Hah! Made you look! No, but seriously…

The schizophrenic argument of the creationists goes something like this (my paraphrasing):

  • How can we believe anything these scientists say when they keep changing what they say to accommodate the new things that they discover?
  • How can we believe anything these scientists say when they just worship Darwin and talk about Victorian ideas. Haven’t we discovered anything new since then?

Well, it’s true that many of Darwin’s ideas are still relevant to science today. Many people still use the modifier “Darwinian” when talking about “selection”: Darwin’s description of natural selection has stood the test of time with only modest new discoveries. And it’s also true that biology has grown to incorporate new facts — remember that Darwin was never acquainted with the field of genetics, a 20th century development. Indeed, genetics — the mechanisms of inheritance — was where Darwin got it all horribly wrong.
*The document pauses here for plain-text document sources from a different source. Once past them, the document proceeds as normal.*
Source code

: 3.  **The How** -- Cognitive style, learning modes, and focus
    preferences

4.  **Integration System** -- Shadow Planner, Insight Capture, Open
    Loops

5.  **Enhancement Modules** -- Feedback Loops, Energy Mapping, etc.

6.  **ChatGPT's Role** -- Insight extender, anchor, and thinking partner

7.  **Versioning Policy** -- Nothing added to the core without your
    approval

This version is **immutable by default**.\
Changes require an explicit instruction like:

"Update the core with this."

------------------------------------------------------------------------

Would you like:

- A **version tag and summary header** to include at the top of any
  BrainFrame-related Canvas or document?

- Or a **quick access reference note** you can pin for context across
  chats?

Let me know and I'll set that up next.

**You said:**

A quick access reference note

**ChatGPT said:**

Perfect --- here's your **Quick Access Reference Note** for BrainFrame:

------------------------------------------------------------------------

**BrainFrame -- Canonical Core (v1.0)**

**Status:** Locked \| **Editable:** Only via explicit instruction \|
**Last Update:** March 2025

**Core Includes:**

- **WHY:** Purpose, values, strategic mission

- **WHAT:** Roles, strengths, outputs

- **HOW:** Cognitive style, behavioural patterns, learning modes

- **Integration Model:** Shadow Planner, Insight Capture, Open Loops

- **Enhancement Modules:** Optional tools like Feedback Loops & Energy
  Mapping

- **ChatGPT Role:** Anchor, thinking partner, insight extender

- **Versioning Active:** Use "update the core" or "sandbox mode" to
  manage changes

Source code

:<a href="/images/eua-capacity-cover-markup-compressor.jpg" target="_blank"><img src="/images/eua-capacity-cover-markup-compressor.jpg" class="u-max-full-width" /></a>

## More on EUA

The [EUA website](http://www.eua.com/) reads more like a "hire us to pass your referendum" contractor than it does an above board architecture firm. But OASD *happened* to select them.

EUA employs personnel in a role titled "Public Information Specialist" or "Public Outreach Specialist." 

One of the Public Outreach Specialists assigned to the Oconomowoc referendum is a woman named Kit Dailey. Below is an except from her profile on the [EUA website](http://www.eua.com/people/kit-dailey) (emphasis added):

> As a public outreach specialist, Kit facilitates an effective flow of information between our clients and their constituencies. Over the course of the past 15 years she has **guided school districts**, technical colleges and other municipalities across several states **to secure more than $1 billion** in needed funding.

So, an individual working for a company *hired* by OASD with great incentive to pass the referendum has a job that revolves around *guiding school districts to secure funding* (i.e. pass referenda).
Darwin was sympathetic to the idea of the inheritance of acquired characteristics — that the skills we work hard for and the afflictions we curse ourselves with, the blacksmith’s biceps and the scholar’s spectacles, are routinely inherited. The popular hypothesis at the time was that “hereditary particles” flow through the body from every limb and organ and into the sperm and egg (mostly the sperm, remember that this was the 19th century, when women’s role in forming children was seen as something equivalent to a flowerpot’s role in germination). The hereditary particles flowing from bulging biceps or myopic maculae would surely reflect their sources? Only after Darwin had departed did we discover that the hereditary particles spend all of their days closely guarded in the ovaries and testes, having only a passing acquaintance with the activities of the biceps.

Darwin got something wrong, and that’s OK. Darwin did not set himself up as infallible, issue decrees, or talk of absolute certainty. He is rightly remembered for the important discovery that he made, and for those ideas of his which have stood the test of time, but he is not the messiah. Sometimes I think creationists have a hard time comprehending these things. Stuck in a world where there is nothing new to learn and everything is revealed by authority, they assume that their opposition are in the same situation, only with a different holy book. In a world where divine revelation is the purest source of knowledge, they are bewildered by a system in which knowledge grows and blurry pictures slowly sharpen. In a world where everything they know flows through pope or pastor, they assume that Darwin must be our leader, and we must be his flock. Knowing that their belief system depends upon defending the infallibility of their book, they seem to think that demonstrating Darwin’s fallibility is sufficient to undermine evolution.